Obviously, as you have already noted this person cannot perform in exactly the same way as other employees. The ADA recognizes that and has provided guidance on performance and conduct standards
for people with disabilities. So, as described by ADA Questions and Answers
page, you have rightly asked what reasonable accomodation should be made for a deaf individual. An excerpt from the ADA Q&A:
Q. What kinds of auxiliary aids and services are required by the ADA to ensure effective communication with individuals with hearing or vision impairments?
A. Appropriate auxiliary aids and services may include services and devices such as qualified interpreters, assistive listening devices, notetakers, and written materials for individuals with hearing impairments; and qualified readers, taped texts, and Brailled or large print materials for individuals with vision impairments.
At minimum you need to see to safety requirements. Fire alarms need to have a visual cue, for example a flashing light, and egress points need to be clearly and easily identified.
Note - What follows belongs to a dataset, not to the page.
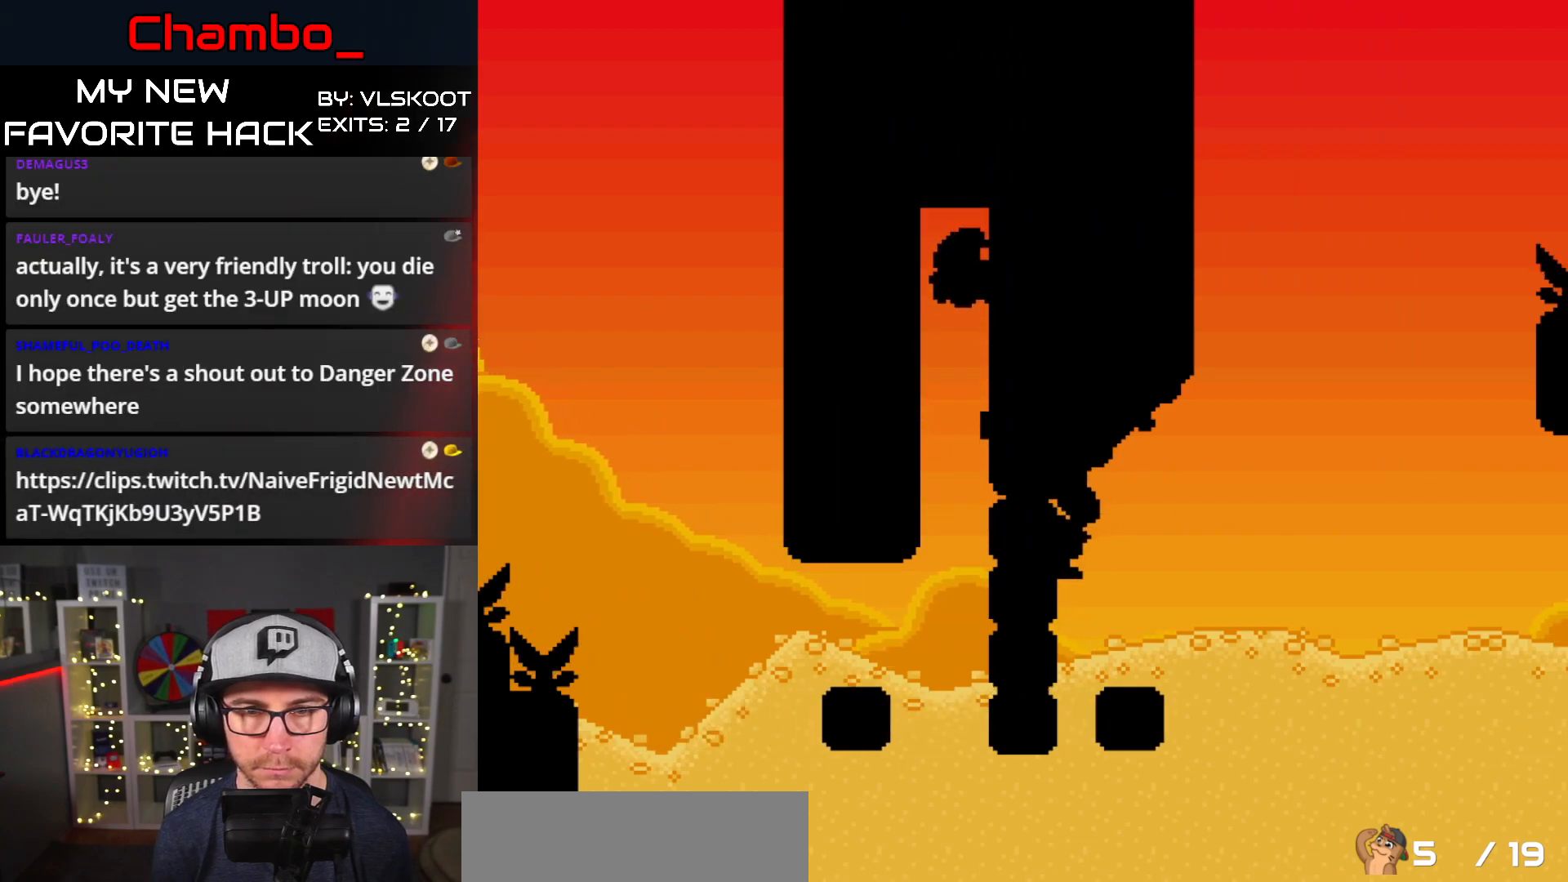
{"buttons": ["Y", "DPAD_RIGHT"], "events": [[183, "B", "up"], [350, "DPAD_RIGHT", "down"]]}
The Job Accomodation Network
provides business resources for accomodations, in this case for the hearing impaired. I understand you are busy, but I strongly encourage you to review that page because it gives a lot of EEOC-sanctioned guidance that I would just be repeating.
It has occurred to me that you could learn basic sign language such as
1) How is it going here?
2) What is the problem?
3) What do you need for your job?
So then the person will need a way to respond to you in a manner you can understand. To simplify things it seems worthwhile to make a placard with a series of written simple responses which comprise a list of typical job-related requests that this person could just point to, and use a tablet for him to provide details. I saw a reusable scribble pad at Staples called the Boogie Board
. (It's cheaper at Amazon.com) A small dry erase board
may also work fine.
Then there is the matter of job instructions. When demonstrations don't suffice, instructions will need to be complete and detailed enough to replace the long verbal explanations that so often replace actual written procedures. If you want to give verbal training, an interpreter may be needed. There is software available called Signtel Interpreter
. I am not affiliated with Signtel, and I do not know how accurate it is - but it looks pretty neat.
The Laurent Clerc National Deaf Education Center
lists resource providers by state.
During the research for this post I have seen that costs of accomodations you supply can be written off your business taxes. Please ask your accountant for details so you can keep the needed documents for writeoffs.
I am really glad to learn you are so far pleased with this employee, and I hope that you and he will more fully explore his potential with you. It could be very rewarding! Kudos for taking these early first steps.